"We're just extremely grateful no one was hurt," Bryant said.
The hoodoo, which stood roughly 30 to 50 feet high, earned its moniker for its snakelike shape. It appeared as if a cobra were rising out of the redrock desert. Now, it appears as if the snake has been decapitated.
Bryant said officials still were unsure Monday exactly what led to the tower's downfall, but she suspected it had to do with lightning or high winds and rain.
Lisa Hathaway, a Moab climber who has ascended the Cobra multiple times, said it's lucky no one was climbing or hiking near the tower when it fell.
She said it's long been an April Fools' Day tradition in Moab to say that the tenuous formation had collapsed. So when news began to spread online that the tower really had fallen, some people were dubious.
"It was really a surprise to no one that that tower, at least the cap rock, was going to come off at some point in time," Hathaway said.
The Cobra had been a popular climbing spot, she said, because it was accessible and comparatively squat.
"There's just these stupendous, amazing towers looming all around it," Hathaway said, "and it was kind of this little hoodoo that stuck out."

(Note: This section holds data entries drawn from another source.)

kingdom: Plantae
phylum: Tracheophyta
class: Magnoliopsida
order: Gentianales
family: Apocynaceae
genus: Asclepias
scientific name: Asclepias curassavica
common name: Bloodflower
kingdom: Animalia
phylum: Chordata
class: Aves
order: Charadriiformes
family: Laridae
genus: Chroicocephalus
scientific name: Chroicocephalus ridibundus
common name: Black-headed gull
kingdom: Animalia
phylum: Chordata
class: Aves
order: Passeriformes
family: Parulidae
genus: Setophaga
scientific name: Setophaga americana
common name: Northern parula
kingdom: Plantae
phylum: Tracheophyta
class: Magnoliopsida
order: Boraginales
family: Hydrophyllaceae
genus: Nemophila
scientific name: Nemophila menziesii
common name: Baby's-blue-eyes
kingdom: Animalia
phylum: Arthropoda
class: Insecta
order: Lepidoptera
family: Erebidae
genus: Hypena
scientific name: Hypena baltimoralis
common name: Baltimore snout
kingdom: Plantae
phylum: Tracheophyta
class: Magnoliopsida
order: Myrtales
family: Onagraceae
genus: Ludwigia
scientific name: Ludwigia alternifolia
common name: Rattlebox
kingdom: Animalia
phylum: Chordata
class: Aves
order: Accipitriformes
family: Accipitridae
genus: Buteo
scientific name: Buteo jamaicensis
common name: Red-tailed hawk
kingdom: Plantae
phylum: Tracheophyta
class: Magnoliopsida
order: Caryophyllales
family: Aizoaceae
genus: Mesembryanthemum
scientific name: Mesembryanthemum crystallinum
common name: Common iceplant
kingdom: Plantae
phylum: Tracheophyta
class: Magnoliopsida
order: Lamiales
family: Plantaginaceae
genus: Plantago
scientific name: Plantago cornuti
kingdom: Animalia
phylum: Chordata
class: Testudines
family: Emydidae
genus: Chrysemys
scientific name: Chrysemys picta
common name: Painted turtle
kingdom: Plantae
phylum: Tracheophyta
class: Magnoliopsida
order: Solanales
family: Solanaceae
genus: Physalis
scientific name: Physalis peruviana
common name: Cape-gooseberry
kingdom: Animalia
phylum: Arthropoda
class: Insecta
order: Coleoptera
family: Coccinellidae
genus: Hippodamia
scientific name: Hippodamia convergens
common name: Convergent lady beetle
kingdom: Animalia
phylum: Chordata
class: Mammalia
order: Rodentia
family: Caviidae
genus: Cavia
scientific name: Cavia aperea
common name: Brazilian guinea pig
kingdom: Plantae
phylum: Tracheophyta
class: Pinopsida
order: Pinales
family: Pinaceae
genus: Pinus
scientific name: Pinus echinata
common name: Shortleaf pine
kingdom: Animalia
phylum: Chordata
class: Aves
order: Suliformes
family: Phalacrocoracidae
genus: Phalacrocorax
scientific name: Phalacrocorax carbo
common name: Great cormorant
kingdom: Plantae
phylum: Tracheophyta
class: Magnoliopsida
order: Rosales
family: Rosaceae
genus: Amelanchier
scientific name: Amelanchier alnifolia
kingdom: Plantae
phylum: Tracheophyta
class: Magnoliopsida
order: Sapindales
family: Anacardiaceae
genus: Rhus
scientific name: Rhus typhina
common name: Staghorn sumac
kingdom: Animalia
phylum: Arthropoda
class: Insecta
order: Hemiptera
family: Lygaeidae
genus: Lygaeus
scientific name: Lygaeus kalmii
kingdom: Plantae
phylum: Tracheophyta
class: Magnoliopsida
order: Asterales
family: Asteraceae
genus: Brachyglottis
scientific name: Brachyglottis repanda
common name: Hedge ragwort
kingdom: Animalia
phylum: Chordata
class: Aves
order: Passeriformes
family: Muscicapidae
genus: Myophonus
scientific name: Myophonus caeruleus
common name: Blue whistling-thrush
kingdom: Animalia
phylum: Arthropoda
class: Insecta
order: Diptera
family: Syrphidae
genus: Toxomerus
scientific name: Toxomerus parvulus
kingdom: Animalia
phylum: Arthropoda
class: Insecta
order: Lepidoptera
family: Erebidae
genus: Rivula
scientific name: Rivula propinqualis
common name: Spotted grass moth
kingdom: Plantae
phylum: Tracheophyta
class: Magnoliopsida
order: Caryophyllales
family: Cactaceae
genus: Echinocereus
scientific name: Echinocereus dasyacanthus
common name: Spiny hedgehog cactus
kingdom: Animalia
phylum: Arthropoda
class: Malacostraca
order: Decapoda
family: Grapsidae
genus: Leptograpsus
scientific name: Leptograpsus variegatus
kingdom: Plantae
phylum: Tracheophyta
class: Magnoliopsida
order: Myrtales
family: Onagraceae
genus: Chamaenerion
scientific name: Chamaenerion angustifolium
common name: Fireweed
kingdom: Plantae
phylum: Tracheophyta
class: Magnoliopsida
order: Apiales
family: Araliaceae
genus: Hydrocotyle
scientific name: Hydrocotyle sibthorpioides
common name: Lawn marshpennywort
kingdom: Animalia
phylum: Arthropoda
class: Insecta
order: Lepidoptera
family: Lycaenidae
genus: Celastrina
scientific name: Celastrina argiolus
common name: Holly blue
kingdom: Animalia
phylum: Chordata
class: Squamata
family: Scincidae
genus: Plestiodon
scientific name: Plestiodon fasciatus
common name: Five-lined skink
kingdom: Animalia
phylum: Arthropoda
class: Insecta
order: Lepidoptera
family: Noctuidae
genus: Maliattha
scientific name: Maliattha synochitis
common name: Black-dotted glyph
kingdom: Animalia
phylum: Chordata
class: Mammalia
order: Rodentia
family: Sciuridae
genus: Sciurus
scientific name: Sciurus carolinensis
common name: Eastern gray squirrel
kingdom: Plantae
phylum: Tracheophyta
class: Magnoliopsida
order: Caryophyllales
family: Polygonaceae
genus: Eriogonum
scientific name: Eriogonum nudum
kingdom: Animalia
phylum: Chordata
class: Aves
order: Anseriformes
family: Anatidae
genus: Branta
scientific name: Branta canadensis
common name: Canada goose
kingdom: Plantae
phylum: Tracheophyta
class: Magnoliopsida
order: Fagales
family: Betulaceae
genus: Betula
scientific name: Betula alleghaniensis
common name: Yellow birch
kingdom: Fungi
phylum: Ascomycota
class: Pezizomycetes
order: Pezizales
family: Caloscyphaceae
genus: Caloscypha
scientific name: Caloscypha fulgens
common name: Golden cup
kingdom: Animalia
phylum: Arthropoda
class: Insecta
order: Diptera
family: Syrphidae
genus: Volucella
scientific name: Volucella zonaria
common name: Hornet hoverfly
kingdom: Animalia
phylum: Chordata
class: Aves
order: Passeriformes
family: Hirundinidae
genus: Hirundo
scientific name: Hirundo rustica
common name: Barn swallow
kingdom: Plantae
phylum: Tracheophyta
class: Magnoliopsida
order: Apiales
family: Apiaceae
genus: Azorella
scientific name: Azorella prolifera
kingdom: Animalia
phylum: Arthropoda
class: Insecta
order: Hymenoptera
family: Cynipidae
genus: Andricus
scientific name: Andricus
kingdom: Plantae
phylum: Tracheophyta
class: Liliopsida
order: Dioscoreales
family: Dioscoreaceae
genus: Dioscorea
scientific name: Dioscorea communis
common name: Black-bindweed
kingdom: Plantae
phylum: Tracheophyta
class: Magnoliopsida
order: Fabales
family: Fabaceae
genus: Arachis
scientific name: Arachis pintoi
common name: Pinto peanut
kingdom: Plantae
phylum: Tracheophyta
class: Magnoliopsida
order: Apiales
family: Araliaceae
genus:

She said most people with a reasonable amount of climbing experience could tackle the rock.
"It will be missed for its iconic photo ops," she said.
Joe Auer, a climber who lives in Castle Valley, visited the remains of the Cobra on Friday.
"Somebody said it had fallen over, and I thought they were just joking around," Auer said. So he took his dog out to the site and, "Lo and behold, it was done."
He said he had climbed the intact tower once.
He doesn't remember much about that climb except his excitement upon returning to the ground.
"It's a really precarious feature," Auer said, "and it's kind of surprising it lasted this long."
Bryant said formations such as the Cobra are carved through erosion. Wind and rain eat away at softer sandstone beneath a harder sandstone cap, creating a tower.